July 4 - August 10, 2025

curated by:

Anita Shapolsky

The Anita Shapolsky Art Foundation is proud to present David Hayes In the Natural World, a collection of abstract works inspired by nature. 

American modern master David Hayes (1931-2013) created graceful sculptures abstracted from organic forms over an artistic career that spanned six decades. His monumental outdoor sculptures contemplate the relationship between a work of art and the environment it occupies, and show the influence of teacher David Smith and friend Alexander Calder.

In 1954, David Smith accepted a teaching position at Indiana with Hayes in his classes. Following formal studies, he would continue to work with Smith, now his friend, at his Bolton Landing studio and sculpture workshop.

From his teacher Hayes mastered an appreciation for the permanence of steel. In Indiana, both Smith and Hayes would learn about forging from a local blacksmith, greatly influencing their work. Smith began his Forging Series in 1955, and continued to create his revered Tanktotems.
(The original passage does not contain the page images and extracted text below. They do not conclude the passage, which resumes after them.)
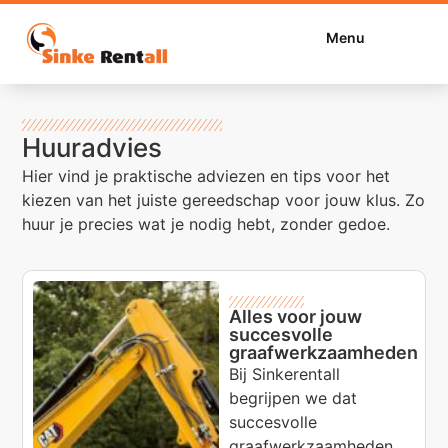
Menu
Huuradvies
Hier vind je praktische adviezen en tips voor het
kiezen van het juiste gereedschap voor jouw klus. Zo
huur je precies wat je nodig hebt, zonder gedoe.
Alles voor jouw
succesvolle
graafwerkzaamheden
Bij Sinkerentall
begrijpen we dat
succesvolle
graafwerkzaamheden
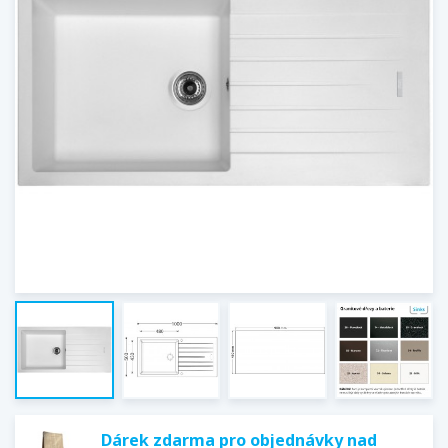
Dárek zdarma pro objednávky nad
Hayes forged his own animal forms, sculptures that were quickly accepted into shows at New York’s Museum of Modern Art and the Guggenheim Museum’s inaugural exhibition in 1959.

Hayes received his MFA in June 1955 and soon after receive numerous awards for his work, including the Logan Prize for Sculpture from the Art Institute of Chicago in 1961 and an award from the National Institute of Arts and Letters. That same year he
was awarded both a Fulbright Scholarship for study in Paris and a Guggenheim Fellowship.
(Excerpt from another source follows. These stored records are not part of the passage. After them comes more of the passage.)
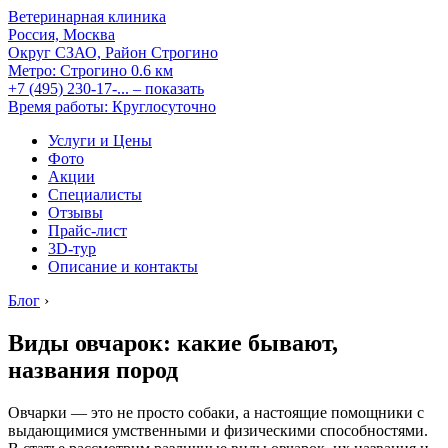
Ветеринарная клиника
Россия, Москва
Округ СЗАО, Район Строгино
Метро:
Строгино
0.6 км
+7 (495) 230-17-...
– показать
Время работы: Круглосуточно
Услуги и Цены
Фото
Акции
Специалисты
Отзывы
Прайс-лист
3D-тур
Описание и контакты
Блог
›
Виды овчарок: какие бывают,
названия пород
Овчарки — это не просто собаки, а настоящие помощники с
выдающимися умственными и физическими способностями.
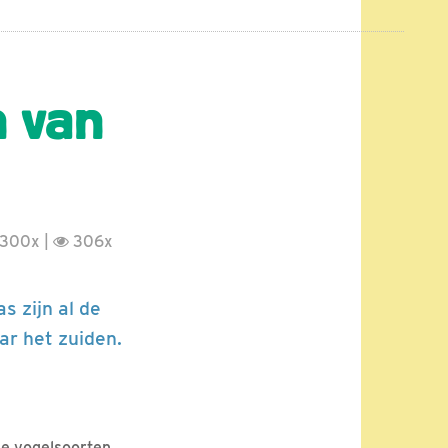
n van
300x |
306x
s zijn al de
ar het zuiden.
de vogelsoorten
Hayes left for Paris in 1961. There he regularly visited Calder, who lived in central France. He also crossed the Channel to meet with Henry Moore and interacted with Giacometti in Paris. All the while he continued making forged steel sculpture and began an aggressive show schedule in Paris and the US under the Willard Gallery and the David Anderson Gallery.

On returning to the US a decade later, he moved from forged steel to cut steel plate as it allowed him to go larger. He continued an enormously prolific career with over 500 exhibitions and works in over a hundred institutional collections across America. Since his death in 2013, his estate  has continued to mount multiple museum exhibitions a year.